On Nov. 28, 1880, Alexander Blok was born into a prominent academic family in St. Petersburg, although he spent many years in his childhood at the estate of relatives outside Moscow. After studying law and philology at St. Petersburg University, he married Lyubov Mendeleyeva, daughter of the famous scientist, to whom he dedicated a volume of verse called “Verses About a Most Beautiful Lady” in 1904. The collection launched his literary career. His poetry in such collections as “The City” (1904-08) made him one of the most celebrated poets of the Silver Age, whose lyrical and mystical verse became synonymous with the era.
Blok supported the 1905 Revolution, and by the 1917 Revolution he had joined the Communist Party and the Russian Army. He served in civil defense for two years and then worked as a stenographer for the Provisional Government during interrogations of tsarist ministers.
In 1918, he wrote “The Twelve,” a long poem about 12 Bolshevik soldiers that mixed in complex language and imagery the 12 Apostles, Christ, violence, sin and retribution. Neither communists nor anti-communists liked it, and a year after its publication in 1919 he was arrested for counter-revolutionary activities and barely escaped execution.
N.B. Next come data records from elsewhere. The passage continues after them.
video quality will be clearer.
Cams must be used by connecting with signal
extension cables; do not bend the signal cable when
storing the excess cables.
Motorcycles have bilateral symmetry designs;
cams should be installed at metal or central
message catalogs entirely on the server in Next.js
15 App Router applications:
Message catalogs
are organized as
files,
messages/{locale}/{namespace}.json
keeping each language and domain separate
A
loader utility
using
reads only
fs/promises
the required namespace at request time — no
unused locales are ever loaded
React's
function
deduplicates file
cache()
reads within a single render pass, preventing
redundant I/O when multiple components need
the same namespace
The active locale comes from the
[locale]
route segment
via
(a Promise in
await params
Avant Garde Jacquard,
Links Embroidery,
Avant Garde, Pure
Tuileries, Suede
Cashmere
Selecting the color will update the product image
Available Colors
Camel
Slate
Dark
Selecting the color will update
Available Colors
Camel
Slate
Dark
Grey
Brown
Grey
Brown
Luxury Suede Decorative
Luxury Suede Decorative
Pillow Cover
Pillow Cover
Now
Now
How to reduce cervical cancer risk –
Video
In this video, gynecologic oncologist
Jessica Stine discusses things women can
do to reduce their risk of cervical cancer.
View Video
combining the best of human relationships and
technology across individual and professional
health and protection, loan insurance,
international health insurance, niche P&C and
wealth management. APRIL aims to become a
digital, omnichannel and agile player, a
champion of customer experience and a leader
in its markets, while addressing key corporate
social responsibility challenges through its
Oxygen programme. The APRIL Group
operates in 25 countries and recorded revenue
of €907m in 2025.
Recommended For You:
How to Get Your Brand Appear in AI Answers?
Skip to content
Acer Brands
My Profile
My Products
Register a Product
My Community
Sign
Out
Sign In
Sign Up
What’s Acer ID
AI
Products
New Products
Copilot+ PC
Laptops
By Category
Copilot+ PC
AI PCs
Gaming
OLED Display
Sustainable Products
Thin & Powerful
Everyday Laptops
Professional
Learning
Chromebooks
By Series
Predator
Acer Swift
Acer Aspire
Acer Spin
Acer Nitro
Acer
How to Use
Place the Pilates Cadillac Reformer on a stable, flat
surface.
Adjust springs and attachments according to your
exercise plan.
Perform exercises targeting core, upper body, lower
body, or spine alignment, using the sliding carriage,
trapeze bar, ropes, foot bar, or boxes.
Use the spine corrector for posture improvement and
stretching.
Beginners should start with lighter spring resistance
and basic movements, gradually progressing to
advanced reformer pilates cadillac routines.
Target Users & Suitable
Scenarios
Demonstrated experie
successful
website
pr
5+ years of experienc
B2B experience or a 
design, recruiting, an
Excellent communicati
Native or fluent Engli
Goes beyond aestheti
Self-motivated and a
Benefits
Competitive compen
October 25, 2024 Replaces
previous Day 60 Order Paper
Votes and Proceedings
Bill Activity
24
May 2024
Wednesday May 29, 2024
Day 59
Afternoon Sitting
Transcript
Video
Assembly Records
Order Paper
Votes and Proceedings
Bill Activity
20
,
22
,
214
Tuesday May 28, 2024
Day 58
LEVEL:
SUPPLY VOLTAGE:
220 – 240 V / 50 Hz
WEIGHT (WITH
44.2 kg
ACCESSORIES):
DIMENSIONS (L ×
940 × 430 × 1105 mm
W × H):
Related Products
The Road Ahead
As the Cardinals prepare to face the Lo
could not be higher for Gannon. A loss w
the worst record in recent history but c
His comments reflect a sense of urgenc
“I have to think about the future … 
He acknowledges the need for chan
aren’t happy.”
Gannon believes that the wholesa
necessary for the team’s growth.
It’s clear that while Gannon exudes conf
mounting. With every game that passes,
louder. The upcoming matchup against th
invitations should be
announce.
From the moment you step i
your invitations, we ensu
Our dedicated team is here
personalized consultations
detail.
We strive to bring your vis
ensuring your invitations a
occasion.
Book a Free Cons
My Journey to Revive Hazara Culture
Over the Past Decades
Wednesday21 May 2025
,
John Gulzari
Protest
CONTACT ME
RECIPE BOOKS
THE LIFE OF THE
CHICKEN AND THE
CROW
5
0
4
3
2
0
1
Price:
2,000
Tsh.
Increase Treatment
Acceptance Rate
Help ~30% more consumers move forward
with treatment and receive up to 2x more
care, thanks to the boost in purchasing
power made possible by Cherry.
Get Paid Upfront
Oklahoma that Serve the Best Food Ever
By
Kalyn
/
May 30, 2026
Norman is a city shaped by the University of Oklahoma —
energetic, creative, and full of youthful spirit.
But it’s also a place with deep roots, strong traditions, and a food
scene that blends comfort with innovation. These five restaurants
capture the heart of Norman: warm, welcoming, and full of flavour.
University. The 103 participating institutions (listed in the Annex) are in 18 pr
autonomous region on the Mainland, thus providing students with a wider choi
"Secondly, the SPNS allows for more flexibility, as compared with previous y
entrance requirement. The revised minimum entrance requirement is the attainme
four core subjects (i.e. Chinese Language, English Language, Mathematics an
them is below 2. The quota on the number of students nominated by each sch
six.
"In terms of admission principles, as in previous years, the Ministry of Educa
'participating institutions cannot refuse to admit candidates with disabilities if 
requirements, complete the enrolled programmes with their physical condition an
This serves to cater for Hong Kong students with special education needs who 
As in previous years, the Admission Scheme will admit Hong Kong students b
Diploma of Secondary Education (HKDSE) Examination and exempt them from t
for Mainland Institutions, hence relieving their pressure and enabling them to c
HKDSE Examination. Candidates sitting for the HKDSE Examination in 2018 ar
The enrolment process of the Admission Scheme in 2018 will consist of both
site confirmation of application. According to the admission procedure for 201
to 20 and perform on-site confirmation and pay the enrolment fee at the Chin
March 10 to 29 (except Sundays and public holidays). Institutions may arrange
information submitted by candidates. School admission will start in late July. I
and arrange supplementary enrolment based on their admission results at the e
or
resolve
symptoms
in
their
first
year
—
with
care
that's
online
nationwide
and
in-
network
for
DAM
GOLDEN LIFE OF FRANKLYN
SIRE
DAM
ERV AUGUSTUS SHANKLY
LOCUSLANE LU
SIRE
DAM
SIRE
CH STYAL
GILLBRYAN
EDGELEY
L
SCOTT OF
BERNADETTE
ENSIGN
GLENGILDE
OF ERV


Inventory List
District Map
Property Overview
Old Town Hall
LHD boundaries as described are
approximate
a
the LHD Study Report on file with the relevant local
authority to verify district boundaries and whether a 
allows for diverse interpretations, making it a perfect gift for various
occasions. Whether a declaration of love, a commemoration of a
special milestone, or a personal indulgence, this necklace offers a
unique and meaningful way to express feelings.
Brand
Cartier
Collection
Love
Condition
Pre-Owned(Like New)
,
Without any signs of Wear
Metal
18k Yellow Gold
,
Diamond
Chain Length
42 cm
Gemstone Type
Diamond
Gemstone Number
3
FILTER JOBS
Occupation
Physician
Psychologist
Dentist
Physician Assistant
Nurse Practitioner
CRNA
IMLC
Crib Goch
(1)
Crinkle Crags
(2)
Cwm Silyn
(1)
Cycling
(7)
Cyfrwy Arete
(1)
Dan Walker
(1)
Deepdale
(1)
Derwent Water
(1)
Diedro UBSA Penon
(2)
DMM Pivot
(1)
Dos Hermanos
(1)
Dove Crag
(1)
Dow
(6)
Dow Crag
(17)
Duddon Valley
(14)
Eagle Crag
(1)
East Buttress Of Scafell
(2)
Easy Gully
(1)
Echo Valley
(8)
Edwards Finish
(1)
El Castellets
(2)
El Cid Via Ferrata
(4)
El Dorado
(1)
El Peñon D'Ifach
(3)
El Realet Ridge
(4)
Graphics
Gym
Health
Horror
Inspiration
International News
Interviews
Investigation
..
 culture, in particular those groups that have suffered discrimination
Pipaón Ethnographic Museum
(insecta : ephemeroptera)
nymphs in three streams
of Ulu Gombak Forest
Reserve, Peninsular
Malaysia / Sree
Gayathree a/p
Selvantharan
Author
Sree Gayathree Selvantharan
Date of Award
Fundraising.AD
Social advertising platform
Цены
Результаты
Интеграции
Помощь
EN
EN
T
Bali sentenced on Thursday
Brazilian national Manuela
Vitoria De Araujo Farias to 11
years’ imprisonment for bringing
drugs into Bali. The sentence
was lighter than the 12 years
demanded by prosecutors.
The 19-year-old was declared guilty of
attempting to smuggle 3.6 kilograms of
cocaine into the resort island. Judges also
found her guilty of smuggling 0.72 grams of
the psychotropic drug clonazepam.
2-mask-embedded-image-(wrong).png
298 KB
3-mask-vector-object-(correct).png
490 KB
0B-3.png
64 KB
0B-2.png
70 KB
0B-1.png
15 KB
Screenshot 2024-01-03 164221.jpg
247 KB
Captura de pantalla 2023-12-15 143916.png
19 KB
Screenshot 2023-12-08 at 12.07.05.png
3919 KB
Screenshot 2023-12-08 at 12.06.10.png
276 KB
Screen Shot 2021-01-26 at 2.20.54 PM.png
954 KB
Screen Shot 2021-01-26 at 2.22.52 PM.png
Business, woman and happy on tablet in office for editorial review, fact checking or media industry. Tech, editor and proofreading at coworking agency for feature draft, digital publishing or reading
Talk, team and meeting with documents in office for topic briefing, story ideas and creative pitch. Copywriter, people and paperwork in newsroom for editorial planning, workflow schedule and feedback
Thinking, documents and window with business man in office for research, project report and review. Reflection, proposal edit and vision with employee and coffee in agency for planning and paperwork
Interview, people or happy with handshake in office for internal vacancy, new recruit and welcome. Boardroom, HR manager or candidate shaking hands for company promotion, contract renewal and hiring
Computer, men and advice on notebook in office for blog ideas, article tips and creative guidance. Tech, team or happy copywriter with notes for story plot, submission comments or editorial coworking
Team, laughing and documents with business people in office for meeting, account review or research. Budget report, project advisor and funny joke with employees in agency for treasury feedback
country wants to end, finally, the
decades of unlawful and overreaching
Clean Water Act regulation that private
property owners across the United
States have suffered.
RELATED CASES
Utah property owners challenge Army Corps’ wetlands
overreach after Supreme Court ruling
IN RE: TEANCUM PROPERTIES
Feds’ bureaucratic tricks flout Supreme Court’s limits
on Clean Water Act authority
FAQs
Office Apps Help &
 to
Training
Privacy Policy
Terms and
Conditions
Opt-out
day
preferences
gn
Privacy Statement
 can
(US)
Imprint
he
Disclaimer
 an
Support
By 1921 he had stopped writing poetry, instead working as a translator, literary critic and administrator. He was ill, physically and emotionally, and deeply disillusioned with the new Soviet regime. He famously wrote translator, writer and critic Kornei Chukovsky that “all the sounds have fallen silent.” Chukovsky and many others petitioned the state to allow Blok to travel abroad for his health, but he died before the permission arrived.
Blok’s legacy was one of the most curious of all the Soviet-era poets, perhaps because his complex symbolism allowed readers to find whatever they were looking for. He was printed throughout the Soviet period, even in the darkest days of Stalinism, and yet his verse was celebrated in the émigré community as well. In 1943 Vladimir Nabokov wrote Edmund Wilson: “Blok is the winged boat that the child in Rimbaud’s “Bateau Ivre” lets float in the gutter-stream.”
He is buried in the Volkovskoye Cemetery in St. Petersburg.